EXTRAIT À LIRE:
------------------------------------------------
Lui, arrivé il y a 29 ans. Moi, il y a 35.
Lui: Arrivé il y a 35 ans ? Tu n’es pas moins un nouvel arrivant.
Moi: Si je comprends, après 29 ans, tu viens toujours d’arriver ?
Lui: Pour beaucoup de québécois, oui.
Moi: Laisse-faire les beaucoup de québécois. Toi, quel est ton choix ?
Lui: Peu importe mon choix, je ne me sens toujours pas accepté.
Moi: Comment veux-tu qu’on t’accepte si toi-même tu n’as pas fais le choix d’accepter le Québec comme un deuxième chez-toi ?
Lui: Je suis un bon citoyen. Je vote, je paye mes impôts. Mes enfants sont nés ici. J’ai même appris le ski et j’adore le sirop d’érable. Un autre détail, j’ai marié une québécoise! Que dois-je faire de plus pour me sentir chez-moi au Québec ?
Moi: Puisque tu me poses la question, je te donne mon avis. Ne laisse-pas le regard des autres déterminer qui tu es! Tes enfants sont nés ici, ils ont grandi ici. Si leur père assume sans complexe qu’il est aussi québécois, peu importe le regard des autres, cela pourrait contribuer à leur épanouissement.
Lui: Tu sous-estimes le rôle que joue le regard des autres pour developper un sentiment appartenance.
Moi: Oui, je le sous-estime et je dois le sous-estimer. Je ne suis pas seul dans cette histoire. Si je laisse le regard des autres porter le doute sur mon sentiment d’appartenance au Québec, mes enfants pourraient avoir des doutes sur leur identité québécoise.
Lui: Mes enfants sont québécois aussi, mais ils ont des origines arabes et musulmanes. C’est important pour moi qu’ils se sentent d’abord arabes et musulmans et qu’ils en soient fiers.
Moi: Et pourquoi c’est si important pour toi qu’ils se sentent d’abord ceci ou cela..? Pourquoi mets-tu une guerre d’appartenances dans leur identité ?
Lui: Tes enfants ont les mêmes origines que les miens. Avec tout ce qu’on dit sur les arabes et les musulmans, ne me dis pas que tu n’éprouves pas parfois le besoin de leur rappeler…
Moi: Leur rappeler quoi ? Qu’ils sont d’abord arabes et musulmans et qu’ils doivent en être fiers..?
Lui: Oui!
Moi: Non, je ne le fais pas. Je n’ai pas besoin. Parce que je ne suis pas l’arabe et le musulman auxquels tu fais allusion. Mes enfants n’auront pas comme père quelqu’un qui se sent minoritaire, encore moins faisant partie d’une minorité, et surtout pas une victime. Je ne suis pas cet arabe là et ce musulman là..! Celui qui s’excuse d’exister. Celui qui tombe dans le pire piège qui soit de notre temps, le repli identitaire.
------------------------------------------------
LIGNES RÉPERTORIÉES:

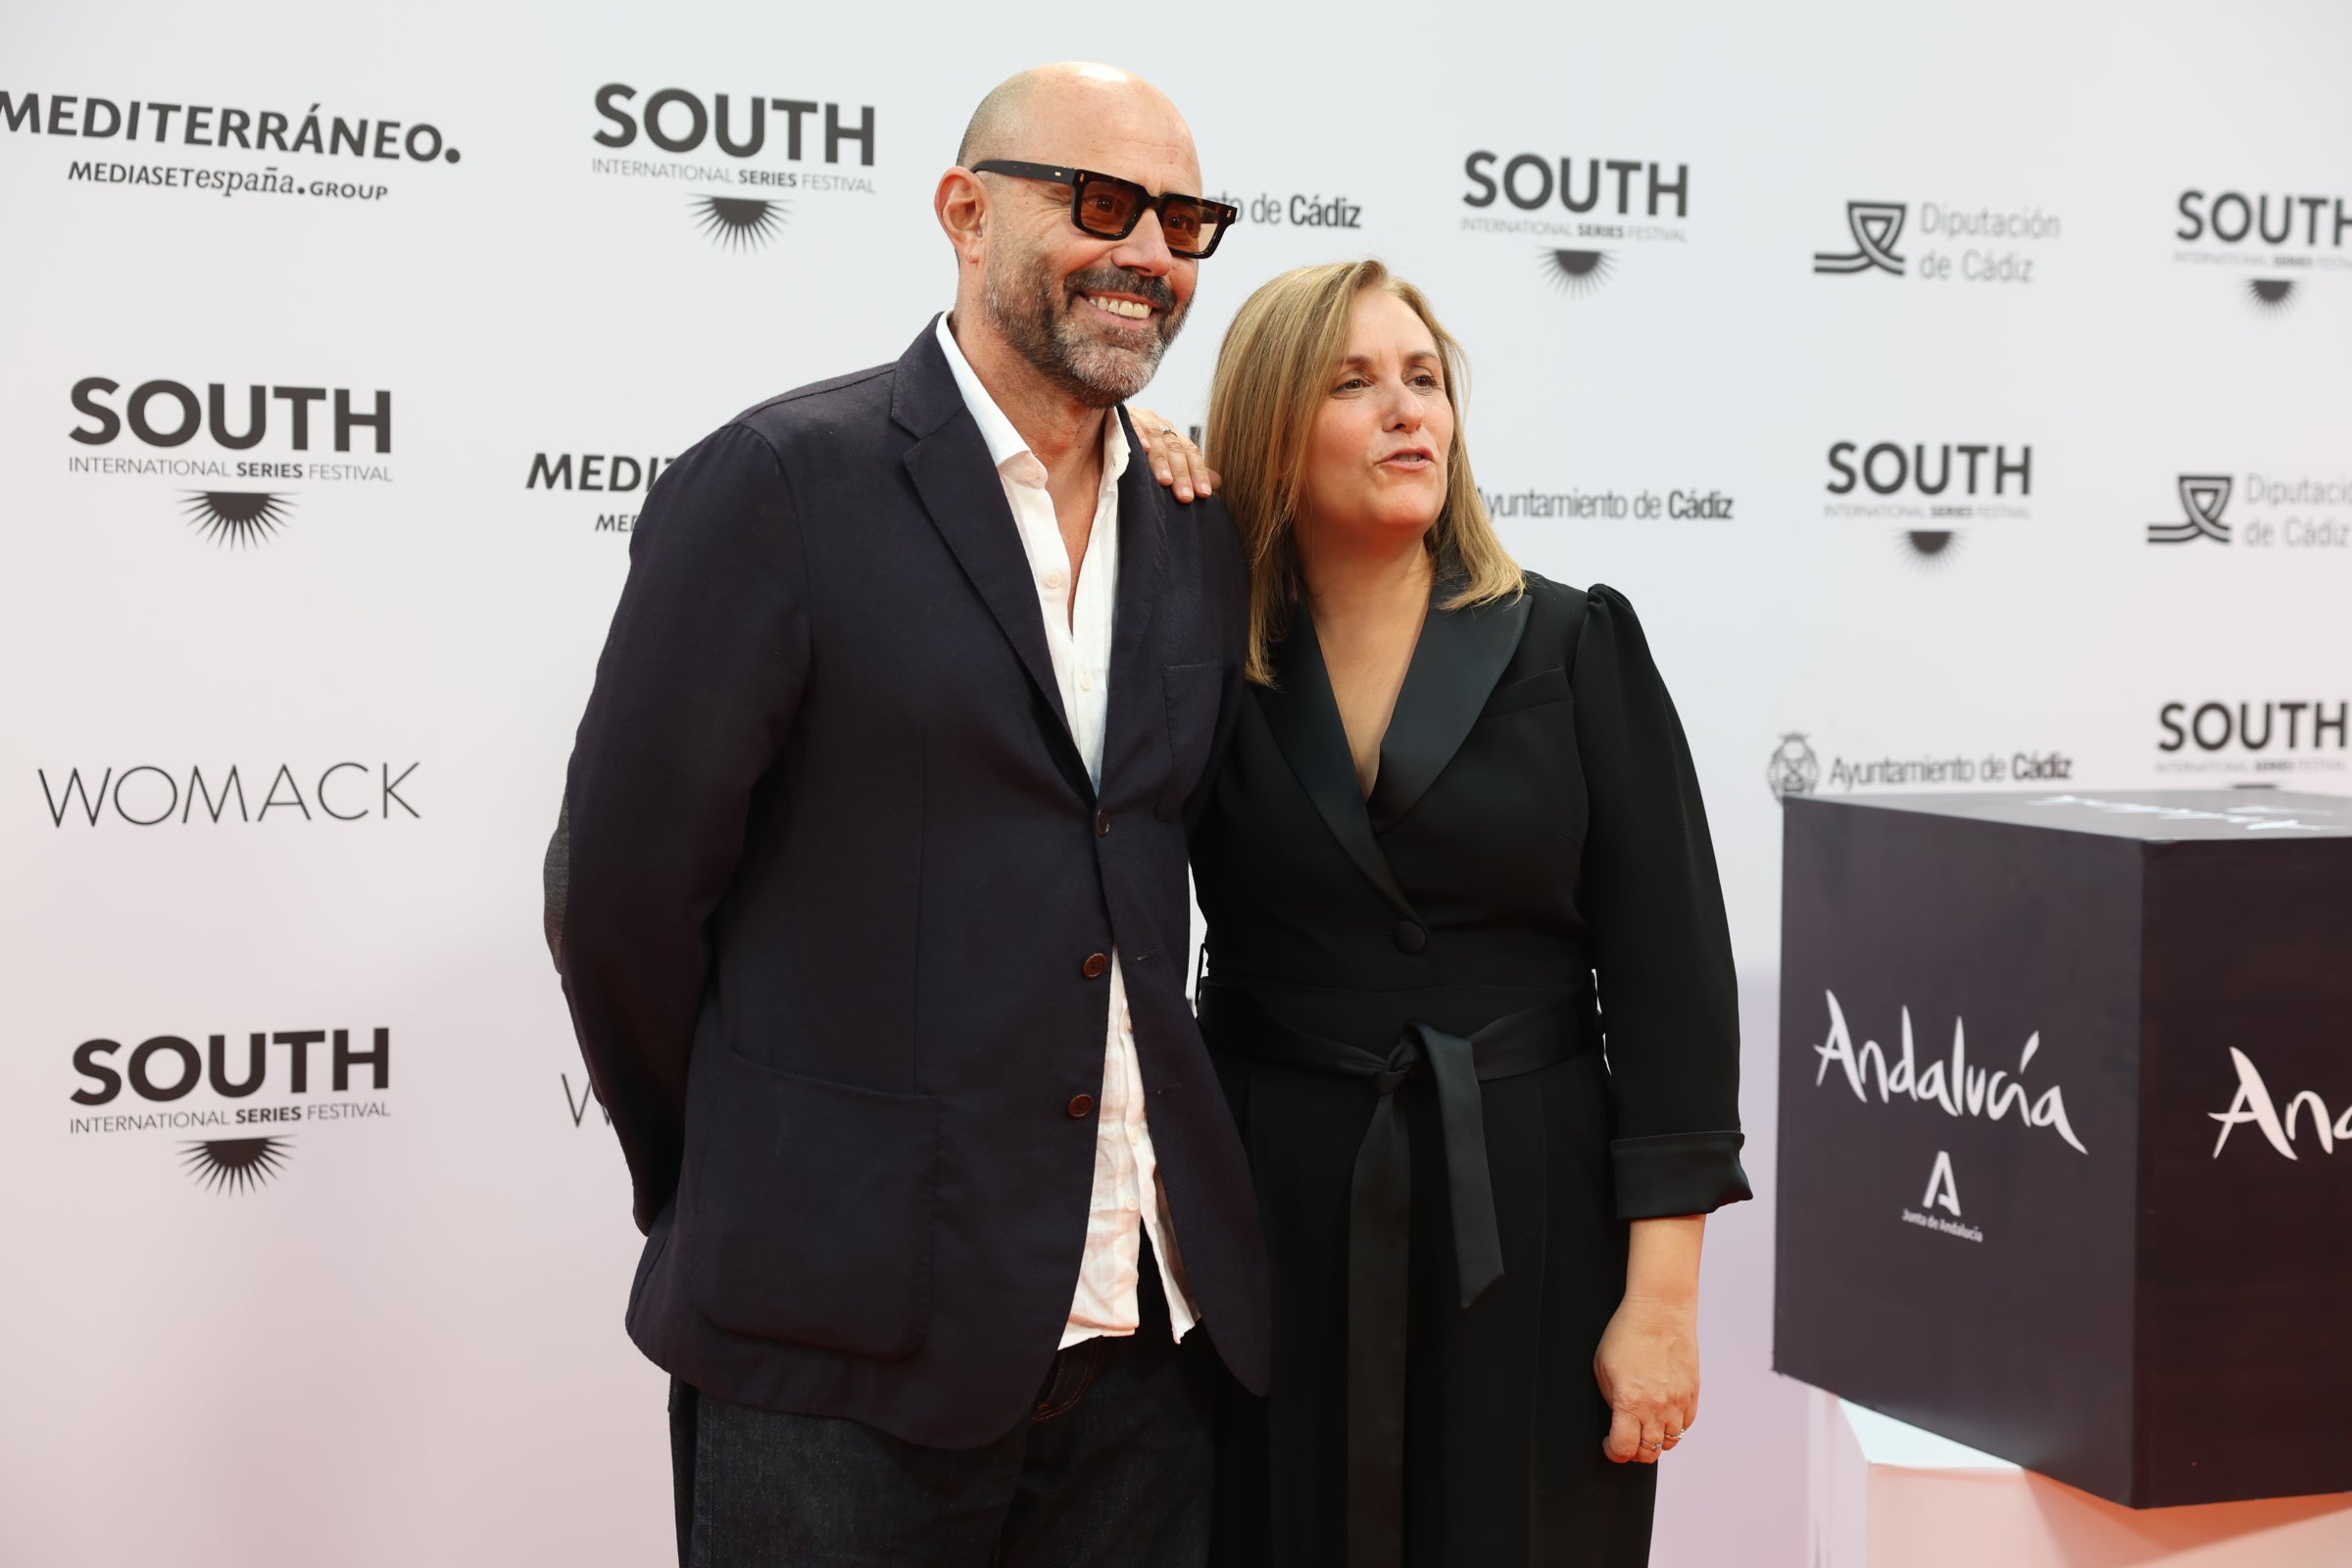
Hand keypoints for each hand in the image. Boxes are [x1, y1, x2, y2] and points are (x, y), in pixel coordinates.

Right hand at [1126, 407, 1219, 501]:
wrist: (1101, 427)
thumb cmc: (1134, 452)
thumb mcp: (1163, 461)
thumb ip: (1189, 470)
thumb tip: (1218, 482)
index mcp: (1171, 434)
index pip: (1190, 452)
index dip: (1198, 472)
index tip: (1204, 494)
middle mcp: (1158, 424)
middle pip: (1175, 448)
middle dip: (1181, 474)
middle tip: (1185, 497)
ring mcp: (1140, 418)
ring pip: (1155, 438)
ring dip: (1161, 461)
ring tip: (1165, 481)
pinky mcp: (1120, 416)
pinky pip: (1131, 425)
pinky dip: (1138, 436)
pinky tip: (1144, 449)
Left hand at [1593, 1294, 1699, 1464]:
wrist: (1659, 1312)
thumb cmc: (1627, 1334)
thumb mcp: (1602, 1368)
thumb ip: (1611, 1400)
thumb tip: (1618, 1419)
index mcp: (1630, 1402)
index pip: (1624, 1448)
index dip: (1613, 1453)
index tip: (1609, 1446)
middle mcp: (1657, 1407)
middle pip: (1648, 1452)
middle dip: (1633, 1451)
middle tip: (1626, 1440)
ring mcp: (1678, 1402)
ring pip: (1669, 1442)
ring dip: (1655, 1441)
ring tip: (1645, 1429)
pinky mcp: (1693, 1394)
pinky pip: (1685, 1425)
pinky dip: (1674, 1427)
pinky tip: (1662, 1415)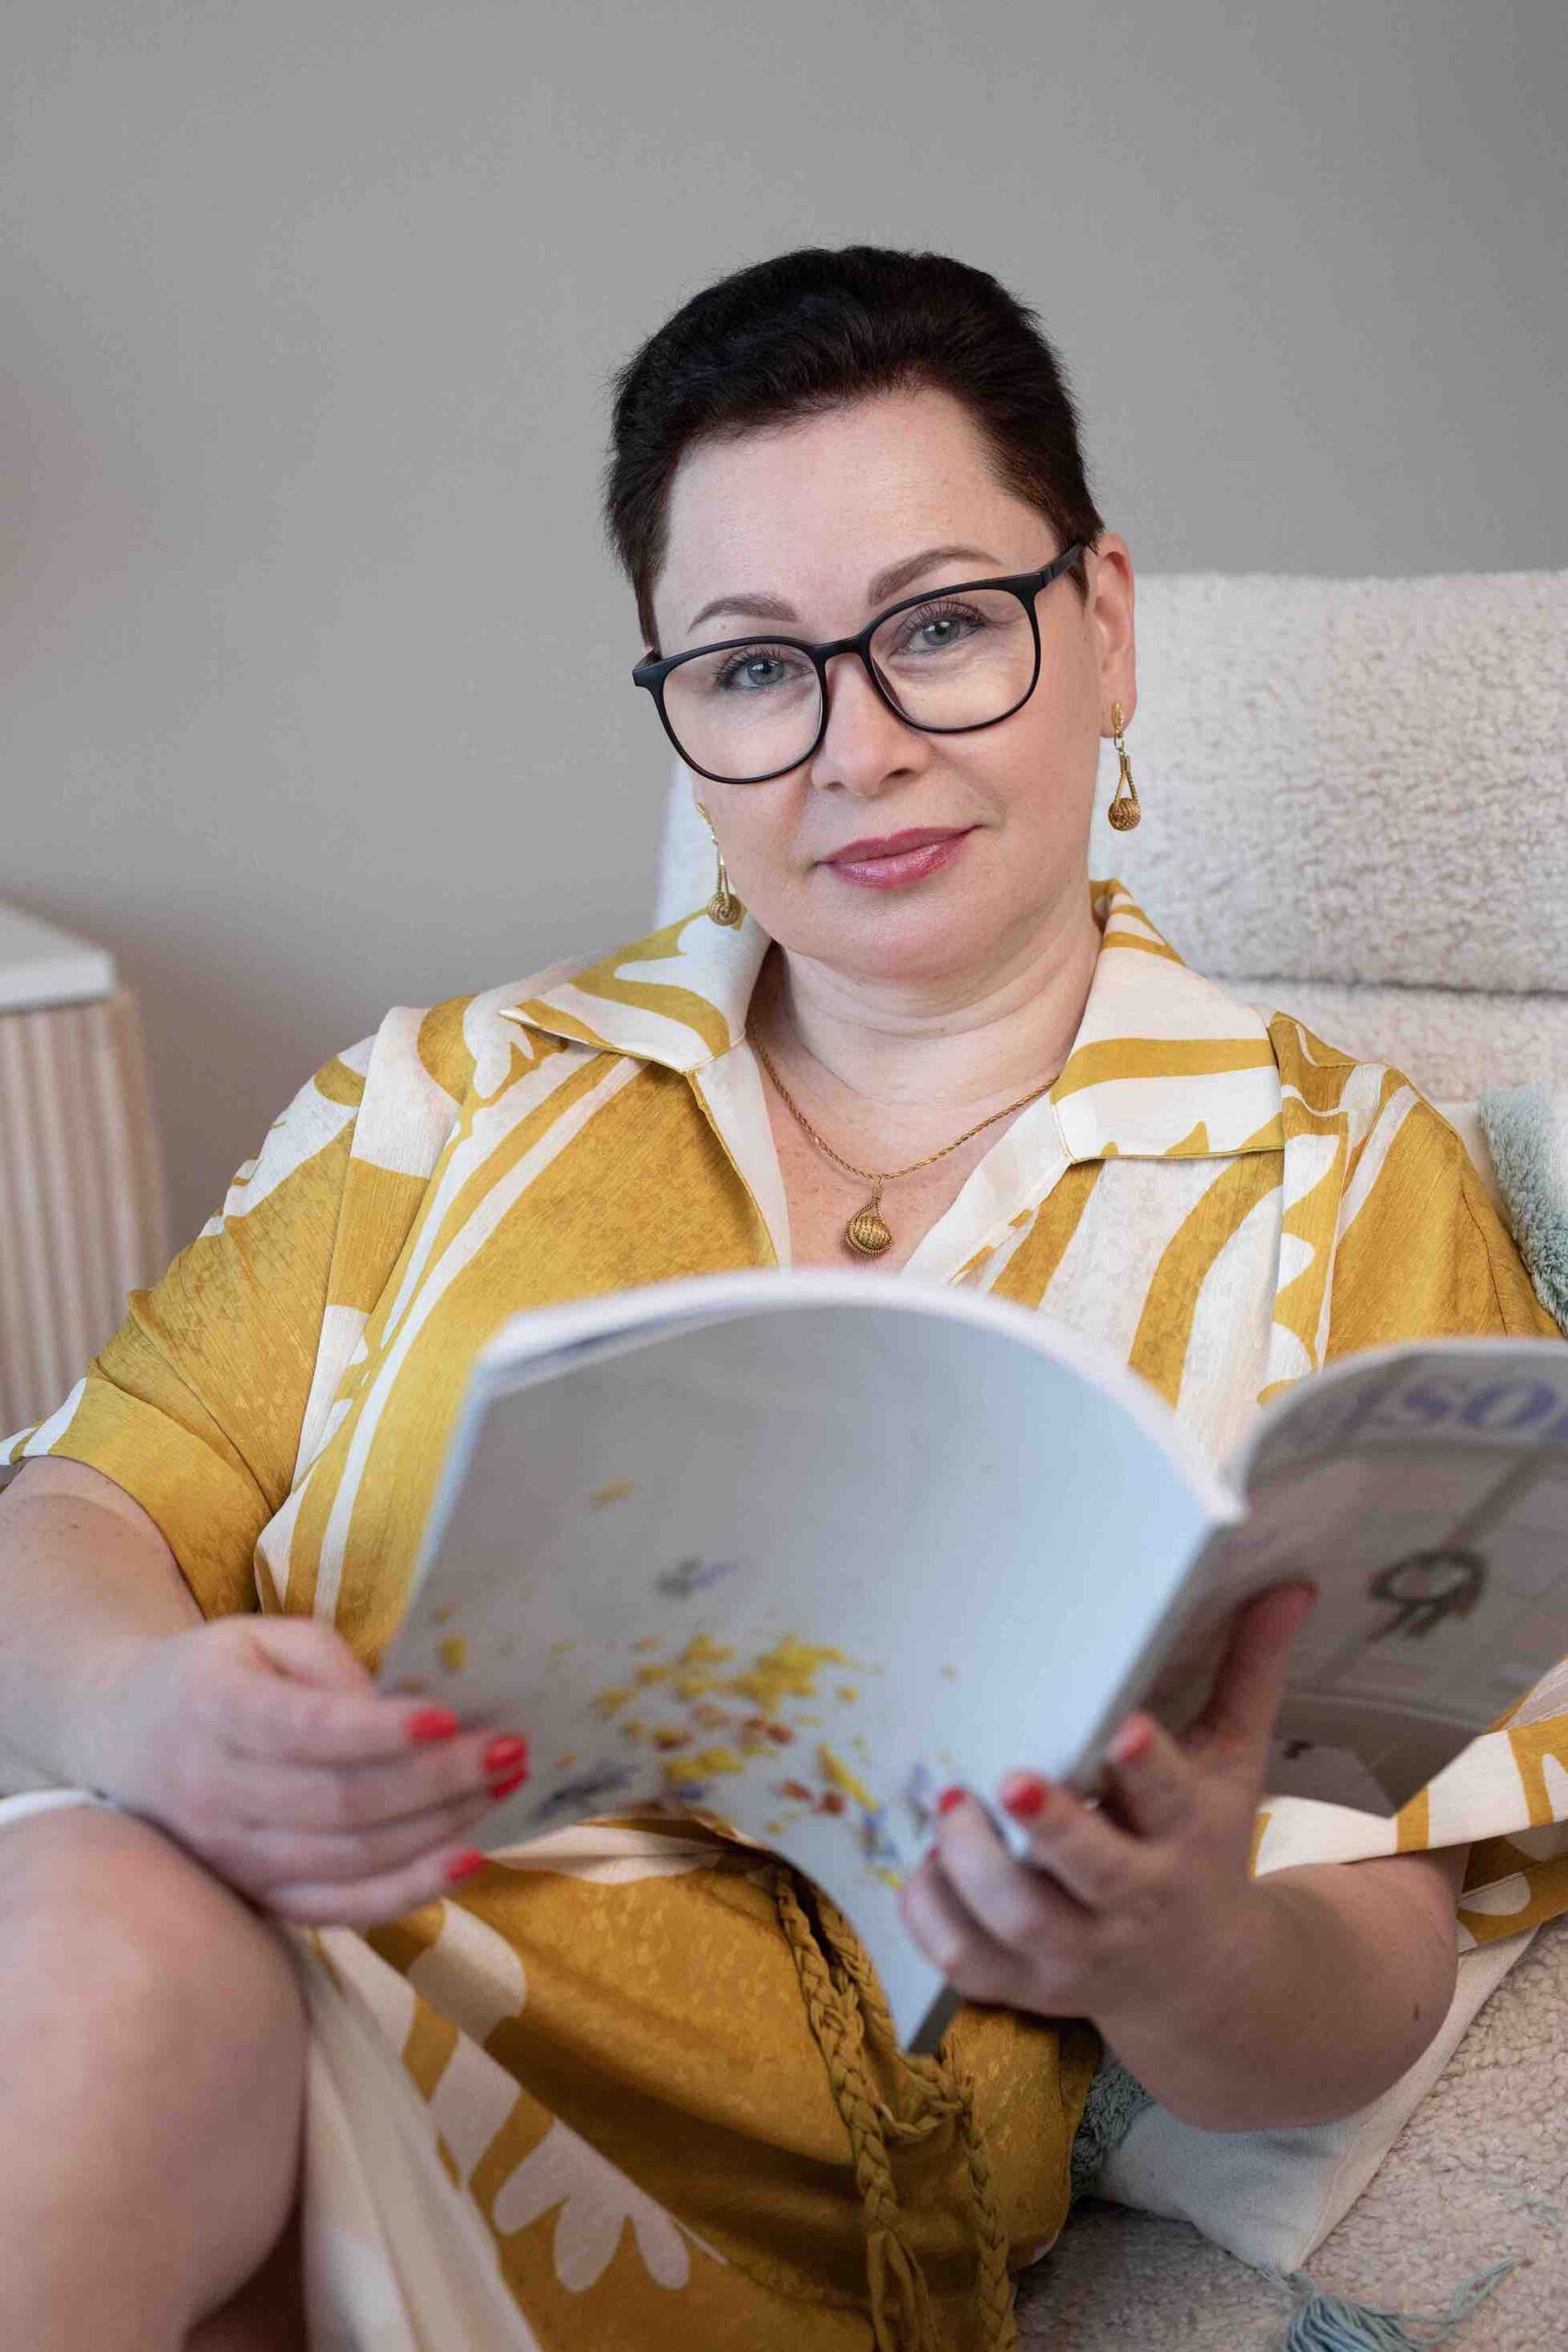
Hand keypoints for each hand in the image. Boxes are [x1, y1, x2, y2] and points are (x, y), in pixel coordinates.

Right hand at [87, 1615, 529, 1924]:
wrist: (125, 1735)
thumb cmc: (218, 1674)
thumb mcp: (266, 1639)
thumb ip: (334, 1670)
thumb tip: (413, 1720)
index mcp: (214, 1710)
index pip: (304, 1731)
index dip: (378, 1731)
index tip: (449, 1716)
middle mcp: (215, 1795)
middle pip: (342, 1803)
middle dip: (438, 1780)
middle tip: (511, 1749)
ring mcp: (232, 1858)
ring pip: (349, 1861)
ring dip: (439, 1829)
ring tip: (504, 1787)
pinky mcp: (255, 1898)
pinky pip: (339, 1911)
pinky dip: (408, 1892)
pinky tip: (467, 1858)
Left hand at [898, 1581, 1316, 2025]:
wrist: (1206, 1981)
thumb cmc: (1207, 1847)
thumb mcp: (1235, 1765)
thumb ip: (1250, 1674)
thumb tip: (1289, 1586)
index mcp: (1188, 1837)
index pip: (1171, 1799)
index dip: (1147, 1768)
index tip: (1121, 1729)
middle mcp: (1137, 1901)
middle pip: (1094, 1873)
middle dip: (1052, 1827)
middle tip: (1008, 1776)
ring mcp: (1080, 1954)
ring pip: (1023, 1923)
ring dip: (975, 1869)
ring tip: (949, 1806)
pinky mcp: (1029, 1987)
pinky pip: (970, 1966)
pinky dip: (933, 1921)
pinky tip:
------------------------------------------------
Dans l'extrait à lire, quel est le pire piège de notre temps selon l'interlocuteur qui dit « Moi » ?

CORRIGÉ: Le repli identitaire.